No me interesa andar rastreando a la última sensación del indie rock, sólo quiero descubrir buena música. Me gustan las canciones, las de grandes coros y voz imponente. Esos volúmenes tipo Dayna Kurtz que paralizan, o la sutil fragancia armónica de Natalie Merchant. Y no es por un asunto de género, simplemente hay una esencia que diferencia a las canciones masculinas de las hechas por mujeres que las hace distintas. Quizás la misma razón que distancia a Michael Stipe, Roy Orbison, George Michael o Morrisey del resto de los cantantes. Y ni siquiera habrá que buscar una definición, sólo es un asunto de las sensibilidades, por lo que no todos tendrían porque sentirse identificados.
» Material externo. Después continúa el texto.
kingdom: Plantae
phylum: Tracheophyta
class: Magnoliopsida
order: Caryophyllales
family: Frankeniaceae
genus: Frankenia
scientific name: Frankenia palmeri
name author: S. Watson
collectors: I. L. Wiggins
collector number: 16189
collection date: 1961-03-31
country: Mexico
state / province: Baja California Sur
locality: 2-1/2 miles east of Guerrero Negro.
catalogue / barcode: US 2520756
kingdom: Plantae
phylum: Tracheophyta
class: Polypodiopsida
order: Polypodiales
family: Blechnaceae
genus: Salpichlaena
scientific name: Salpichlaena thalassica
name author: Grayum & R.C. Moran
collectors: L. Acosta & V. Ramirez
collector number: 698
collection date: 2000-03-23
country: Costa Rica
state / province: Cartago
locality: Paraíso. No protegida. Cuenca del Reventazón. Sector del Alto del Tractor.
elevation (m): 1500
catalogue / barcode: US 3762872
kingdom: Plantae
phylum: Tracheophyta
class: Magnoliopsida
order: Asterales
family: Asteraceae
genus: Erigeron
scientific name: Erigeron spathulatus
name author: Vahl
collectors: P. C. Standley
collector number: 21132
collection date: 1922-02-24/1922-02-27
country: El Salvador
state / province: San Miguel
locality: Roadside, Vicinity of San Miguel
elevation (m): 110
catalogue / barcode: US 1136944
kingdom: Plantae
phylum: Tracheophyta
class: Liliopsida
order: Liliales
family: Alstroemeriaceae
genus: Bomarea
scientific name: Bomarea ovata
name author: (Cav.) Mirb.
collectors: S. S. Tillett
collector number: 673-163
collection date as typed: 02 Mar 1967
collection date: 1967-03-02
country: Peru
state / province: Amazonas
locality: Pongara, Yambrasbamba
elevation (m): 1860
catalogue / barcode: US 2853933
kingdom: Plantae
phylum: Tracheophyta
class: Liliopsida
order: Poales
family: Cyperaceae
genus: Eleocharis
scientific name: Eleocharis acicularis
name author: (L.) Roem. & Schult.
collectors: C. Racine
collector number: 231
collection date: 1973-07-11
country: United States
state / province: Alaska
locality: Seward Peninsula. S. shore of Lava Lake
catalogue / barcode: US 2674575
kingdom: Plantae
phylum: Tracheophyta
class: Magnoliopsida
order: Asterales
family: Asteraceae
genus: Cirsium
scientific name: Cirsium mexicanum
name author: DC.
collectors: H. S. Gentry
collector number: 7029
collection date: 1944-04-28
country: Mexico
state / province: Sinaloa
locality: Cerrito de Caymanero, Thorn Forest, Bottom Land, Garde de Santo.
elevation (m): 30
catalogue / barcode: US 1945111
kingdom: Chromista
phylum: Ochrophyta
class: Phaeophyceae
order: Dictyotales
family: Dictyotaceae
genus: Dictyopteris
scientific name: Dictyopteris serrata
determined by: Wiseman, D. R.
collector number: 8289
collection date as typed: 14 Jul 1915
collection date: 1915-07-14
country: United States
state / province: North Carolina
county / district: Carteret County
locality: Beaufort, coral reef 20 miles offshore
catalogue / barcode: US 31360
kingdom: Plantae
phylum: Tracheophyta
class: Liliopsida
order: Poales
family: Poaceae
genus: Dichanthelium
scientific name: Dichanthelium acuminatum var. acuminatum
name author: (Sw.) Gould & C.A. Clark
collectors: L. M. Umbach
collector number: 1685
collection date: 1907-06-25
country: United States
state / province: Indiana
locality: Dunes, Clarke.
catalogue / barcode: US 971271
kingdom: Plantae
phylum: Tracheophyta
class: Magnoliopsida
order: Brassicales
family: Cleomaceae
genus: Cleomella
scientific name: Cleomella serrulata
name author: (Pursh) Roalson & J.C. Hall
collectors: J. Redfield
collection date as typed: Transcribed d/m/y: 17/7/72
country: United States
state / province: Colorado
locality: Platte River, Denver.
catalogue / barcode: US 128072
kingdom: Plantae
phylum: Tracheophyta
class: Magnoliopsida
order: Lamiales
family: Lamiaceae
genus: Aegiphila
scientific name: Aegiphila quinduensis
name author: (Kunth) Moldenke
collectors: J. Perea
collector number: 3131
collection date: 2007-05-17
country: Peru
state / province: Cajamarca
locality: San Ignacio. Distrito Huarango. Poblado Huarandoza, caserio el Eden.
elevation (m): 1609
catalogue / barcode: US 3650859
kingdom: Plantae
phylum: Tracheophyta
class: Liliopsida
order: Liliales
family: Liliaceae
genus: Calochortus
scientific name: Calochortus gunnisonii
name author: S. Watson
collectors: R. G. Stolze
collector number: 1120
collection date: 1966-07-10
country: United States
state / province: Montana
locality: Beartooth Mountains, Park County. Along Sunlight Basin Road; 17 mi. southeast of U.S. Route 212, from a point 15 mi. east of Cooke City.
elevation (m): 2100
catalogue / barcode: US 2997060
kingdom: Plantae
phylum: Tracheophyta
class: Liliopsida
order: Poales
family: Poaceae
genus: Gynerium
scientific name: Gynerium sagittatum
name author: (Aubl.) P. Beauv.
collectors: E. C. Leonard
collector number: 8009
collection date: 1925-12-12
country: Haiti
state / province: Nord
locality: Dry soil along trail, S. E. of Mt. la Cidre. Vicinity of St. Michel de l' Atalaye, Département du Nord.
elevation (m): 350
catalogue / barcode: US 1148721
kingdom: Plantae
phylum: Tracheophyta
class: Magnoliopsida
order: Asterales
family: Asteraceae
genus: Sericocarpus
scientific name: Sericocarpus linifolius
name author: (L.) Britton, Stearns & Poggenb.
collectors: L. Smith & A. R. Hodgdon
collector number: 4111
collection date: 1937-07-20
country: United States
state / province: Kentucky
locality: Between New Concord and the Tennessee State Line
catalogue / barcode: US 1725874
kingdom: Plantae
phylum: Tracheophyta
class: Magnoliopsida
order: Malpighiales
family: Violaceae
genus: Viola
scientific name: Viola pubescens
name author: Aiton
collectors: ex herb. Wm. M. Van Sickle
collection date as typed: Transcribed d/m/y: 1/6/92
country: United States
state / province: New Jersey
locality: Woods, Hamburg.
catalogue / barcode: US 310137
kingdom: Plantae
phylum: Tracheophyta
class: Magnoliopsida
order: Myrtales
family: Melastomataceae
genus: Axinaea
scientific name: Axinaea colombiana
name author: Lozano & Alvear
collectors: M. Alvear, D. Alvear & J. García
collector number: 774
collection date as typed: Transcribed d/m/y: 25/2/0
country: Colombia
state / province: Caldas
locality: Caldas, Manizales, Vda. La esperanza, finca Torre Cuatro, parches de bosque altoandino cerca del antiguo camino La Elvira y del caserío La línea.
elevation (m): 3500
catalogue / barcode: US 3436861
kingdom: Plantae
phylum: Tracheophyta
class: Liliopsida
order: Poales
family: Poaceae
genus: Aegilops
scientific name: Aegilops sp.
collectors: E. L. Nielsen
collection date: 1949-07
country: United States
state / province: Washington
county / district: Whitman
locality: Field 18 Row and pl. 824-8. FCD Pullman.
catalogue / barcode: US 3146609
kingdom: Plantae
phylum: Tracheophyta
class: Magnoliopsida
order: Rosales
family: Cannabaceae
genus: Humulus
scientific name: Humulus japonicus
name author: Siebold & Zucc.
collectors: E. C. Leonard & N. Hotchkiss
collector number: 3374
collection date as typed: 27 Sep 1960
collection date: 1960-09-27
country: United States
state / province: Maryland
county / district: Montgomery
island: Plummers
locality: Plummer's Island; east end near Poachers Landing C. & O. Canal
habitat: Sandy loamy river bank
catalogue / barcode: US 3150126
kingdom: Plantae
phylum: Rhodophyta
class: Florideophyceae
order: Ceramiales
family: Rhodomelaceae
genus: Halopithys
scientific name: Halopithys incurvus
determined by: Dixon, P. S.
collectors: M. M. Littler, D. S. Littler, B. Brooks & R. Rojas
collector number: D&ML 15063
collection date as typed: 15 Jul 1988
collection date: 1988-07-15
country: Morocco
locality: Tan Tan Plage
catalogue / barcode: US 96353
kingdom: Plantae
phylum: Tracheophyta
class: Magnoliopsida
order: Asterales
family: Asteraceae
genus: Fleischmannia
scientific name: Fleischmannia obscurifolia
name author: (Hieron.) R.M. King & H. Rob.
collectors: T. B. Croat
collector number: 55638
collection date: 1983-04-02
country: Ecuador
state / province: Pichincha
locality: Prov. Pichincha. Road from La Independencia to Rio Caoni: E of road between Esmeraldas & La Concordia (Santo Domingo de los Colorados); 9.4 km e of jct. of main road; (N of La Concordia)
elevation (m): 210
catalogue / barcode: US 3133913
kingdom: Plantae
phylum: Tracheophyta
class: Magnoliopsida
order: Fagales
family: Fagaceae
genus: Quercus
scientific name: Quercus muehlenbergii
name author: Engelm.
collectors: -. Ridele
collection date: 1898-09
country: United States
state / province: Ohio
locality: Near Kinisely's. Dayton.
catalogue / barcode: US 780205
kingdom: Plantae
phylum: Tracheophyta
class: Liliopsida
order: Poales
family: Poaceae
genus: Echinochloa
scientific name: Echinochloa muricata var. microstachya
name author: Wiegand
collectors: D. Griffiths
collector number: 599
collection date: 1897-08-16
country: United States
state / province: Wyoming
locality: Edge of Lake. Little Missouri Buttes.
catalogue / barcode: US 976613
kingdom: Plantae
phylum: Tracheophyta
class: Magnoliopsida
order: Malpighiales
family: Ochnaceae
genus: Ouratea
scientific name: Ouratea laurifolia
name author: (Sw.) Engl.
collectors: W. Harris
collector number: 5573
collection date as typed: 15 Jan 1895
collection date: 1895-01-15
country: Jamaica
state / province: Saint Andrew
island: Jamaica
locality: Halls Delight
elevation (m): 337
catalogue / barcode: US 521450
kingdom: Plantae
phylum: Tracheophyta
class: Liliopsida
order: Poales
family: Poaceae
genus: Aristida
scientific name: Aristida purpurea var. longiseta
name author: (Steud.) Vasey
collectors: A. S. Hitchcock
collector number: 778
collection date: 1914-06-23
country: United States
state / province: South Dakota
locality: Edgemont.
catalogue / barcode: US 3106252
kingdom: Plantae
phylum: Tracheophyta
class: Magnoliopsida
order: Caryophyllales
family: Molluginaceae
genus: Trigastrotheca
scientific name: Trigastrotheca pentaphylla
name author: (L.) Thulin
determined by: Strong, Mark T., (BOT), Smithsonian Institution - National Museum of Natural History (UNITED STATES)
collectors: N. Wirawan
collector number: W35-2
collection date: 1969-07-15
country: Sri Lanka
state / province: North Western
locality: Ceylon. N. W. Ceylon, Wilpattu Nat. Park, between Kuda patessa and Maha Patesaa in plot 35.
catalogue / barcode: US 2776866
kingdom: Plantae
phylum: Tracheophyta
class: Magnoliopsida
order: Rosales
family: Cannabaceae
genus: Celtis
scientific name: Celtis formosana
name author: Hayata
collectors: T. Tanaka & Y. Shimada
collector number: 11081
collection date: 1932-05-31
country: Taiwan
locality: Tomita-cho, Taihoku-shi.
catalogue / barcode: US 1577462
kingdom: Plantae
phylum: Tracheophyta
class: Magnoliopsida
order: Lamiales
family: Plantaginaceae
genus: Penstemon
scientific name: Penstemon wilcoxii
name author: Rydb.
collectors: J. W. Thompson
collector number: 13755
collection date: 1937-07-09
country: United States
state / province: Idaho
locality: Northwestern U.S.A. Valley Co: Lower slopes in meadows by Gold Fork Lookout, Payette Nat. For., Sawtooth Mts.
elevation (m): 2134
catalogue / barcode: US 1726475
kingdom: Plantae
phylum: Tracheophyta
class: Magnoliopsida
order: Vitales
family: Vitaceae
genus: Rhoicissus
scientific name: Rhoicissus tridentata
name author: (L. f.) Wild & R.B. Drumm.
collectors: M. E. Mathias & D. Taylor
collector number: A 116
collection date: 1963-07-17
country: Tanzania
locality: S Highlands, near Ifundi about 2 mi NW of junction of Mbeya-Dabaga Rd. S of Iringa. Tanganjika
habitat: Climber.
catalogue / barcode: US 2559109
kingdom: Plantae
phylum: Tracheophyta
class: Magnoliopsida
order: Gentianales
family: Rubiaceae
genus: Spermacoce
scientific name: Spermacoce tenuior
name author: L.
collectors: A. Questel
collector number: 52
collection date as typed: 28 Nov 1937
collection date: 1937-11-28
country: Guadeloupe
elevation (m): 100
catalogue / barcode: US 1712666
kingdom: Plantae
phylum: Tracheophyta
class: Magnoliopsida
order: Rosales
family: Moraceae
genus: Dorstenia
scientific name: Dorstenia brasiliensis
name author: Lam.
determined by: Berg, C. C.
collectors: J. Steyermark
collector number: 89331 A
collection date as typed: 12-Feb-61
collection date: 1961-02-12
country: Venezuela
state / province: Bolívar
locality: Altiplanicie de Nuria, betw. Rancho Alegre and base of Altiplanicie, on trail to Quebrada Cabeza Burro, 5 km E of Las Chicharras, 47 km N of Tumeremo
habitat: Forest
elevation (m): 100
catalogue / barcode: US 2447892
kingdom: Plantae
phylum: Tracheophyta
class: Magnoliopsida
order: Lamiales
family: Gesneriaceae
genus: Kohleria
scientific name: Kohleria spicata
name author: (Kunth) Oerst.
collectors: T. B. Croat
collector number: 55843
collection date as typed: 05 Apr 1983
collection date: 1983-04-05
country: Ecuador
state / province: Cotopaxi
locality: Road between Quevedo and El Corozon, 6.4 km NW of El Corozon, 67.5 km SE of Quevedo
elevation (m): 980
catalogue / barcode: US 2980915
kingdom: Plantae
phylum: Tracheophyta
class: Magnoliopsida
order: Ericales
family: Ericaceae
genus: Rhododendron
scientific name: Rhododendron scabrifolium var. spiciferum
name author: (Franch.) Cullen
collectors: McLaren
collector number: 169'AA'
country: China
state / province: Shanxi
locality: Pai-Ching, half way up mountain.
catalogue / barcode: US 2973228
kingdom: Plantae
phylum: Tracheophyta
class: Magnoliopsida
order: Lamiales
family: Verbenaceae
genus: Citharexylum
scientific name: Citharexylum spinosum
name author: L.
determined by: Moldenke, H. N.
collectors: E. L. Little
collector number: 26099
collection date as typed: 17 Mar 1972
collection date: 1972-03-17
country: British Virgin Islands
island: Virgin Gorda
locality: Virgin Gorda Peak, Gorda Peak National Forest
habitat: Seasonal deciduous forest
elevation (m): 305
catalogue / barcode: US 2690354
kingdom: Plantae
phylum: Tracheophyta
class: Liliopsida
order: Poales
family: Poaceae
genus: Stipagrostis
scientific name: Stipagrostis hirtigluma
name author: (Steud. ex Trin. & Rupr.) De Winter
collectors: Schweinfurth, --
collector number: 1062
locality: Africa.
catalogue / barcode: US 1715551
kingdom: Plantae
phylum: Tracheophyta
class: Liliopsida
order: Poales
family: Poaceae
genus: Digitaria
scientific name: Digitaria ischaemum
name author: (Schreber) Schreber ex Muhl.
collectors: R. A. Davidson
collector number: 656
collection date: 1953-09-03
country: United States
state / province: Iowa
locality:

Hace un tiempo escuché a alguien decir que no detestaba nada más que a los fans de Morrisey. Claro, el prototipo de fan a veces puede ser un poco insoportable, pero eso no tendría porque privarme de escuchar o ir a ver al ex The Smiths. Yo que fui fan, pertenecí a un fan club y conocí a varios grupos de fans, tan diversos como Ricky Martin, Los Tres y Michael Jackson, puedo dar fe de que el fanatismo va más allá de querer tirarse al artista. Aunque debo reconocer que no hay nada más entretenido que estereotipar a los fanáticos y sus conductas, como imaginar que en la fila de un concierto de La Oreja Van Goh está lleno de secretarias y en Javiera Mena la mayoría usa pitillos. Prejuicios superficiales e innecesarios.
Con mis amigos en general nos reímos mucho con las etiquetas y definiciones del mundo gay. La señora del negocio dice “colita”, el camionero grita “maricón” o el estereotipo interno de los homosexuales al tratar de separar a “la loca” de su perfil, supuestamente más masculino. Puras palabras para tratar de resumir lo que pasa entre dos hombres, algo que para muchos resulta anormal pero que para otros es un estilo de vida que va más allá de la sexualidad y los parámetros culturales heredados de la religión predominante.
Mi moral no es igual a la tuya ni tampoco se parece a la de aquel tipo roba carteras a mujeres en el centro de Santiago ni la del arquitecto que construye edificios de plumavit. La única regla invariable es que todos respetemos las conductas y credos de los otros, pero el problema está en lograr validar el respeto como verbo y luego practicarlo. No nos olvidemos que a pesar de los computadores aún somos seres vivos.
Estamos acostumbrados a la calificación, como si nuestra vida fuera un regimiento donde todos ocupan y necesitan un rango. Malas costumbres y absurda moralidad que puede llegar a reducir la vida de un homosexual a la de “maricón” o el trabajo de una prostituta a “puta”.
La definición de las conductas morales heredadas de la religión católica deben ser redefinidas de acorde a la globalización que predomina en tiempos modernos. Nos falla la comprensión, uno de los mayores problemas de nuestra personalidad nacional. Entre los chilenos existe mucha sensibilidad pero en terreno no nos damos el tiempo para conversar, menos para discutir y validar nuestras diferencias.
Tanta definición, tanto dinero y tanta pobreza, y al final todos pisamos el mismo suelo. Homosexuales, divorciados, madres solteras, putas y putos, comunistas, momios, adictos, vegetarianos y religiosos respiramos el mismo asfalto y nos tragamos el mismo discurso presidencial todos los años. Y a todos nos gustan la música y nadie podrá definir lo que es bueno o de mejor gusto, sólo se trata de diferencias, las mismas que nos ayuden a construirnos como seres activos dentro de una sociedad calculadora, materialista y diversa. Está en nuestra disposición y entusiasmo que nuestro paso por la tierra sea sólo un cumplir o un tiempo para aportar ideas y matices.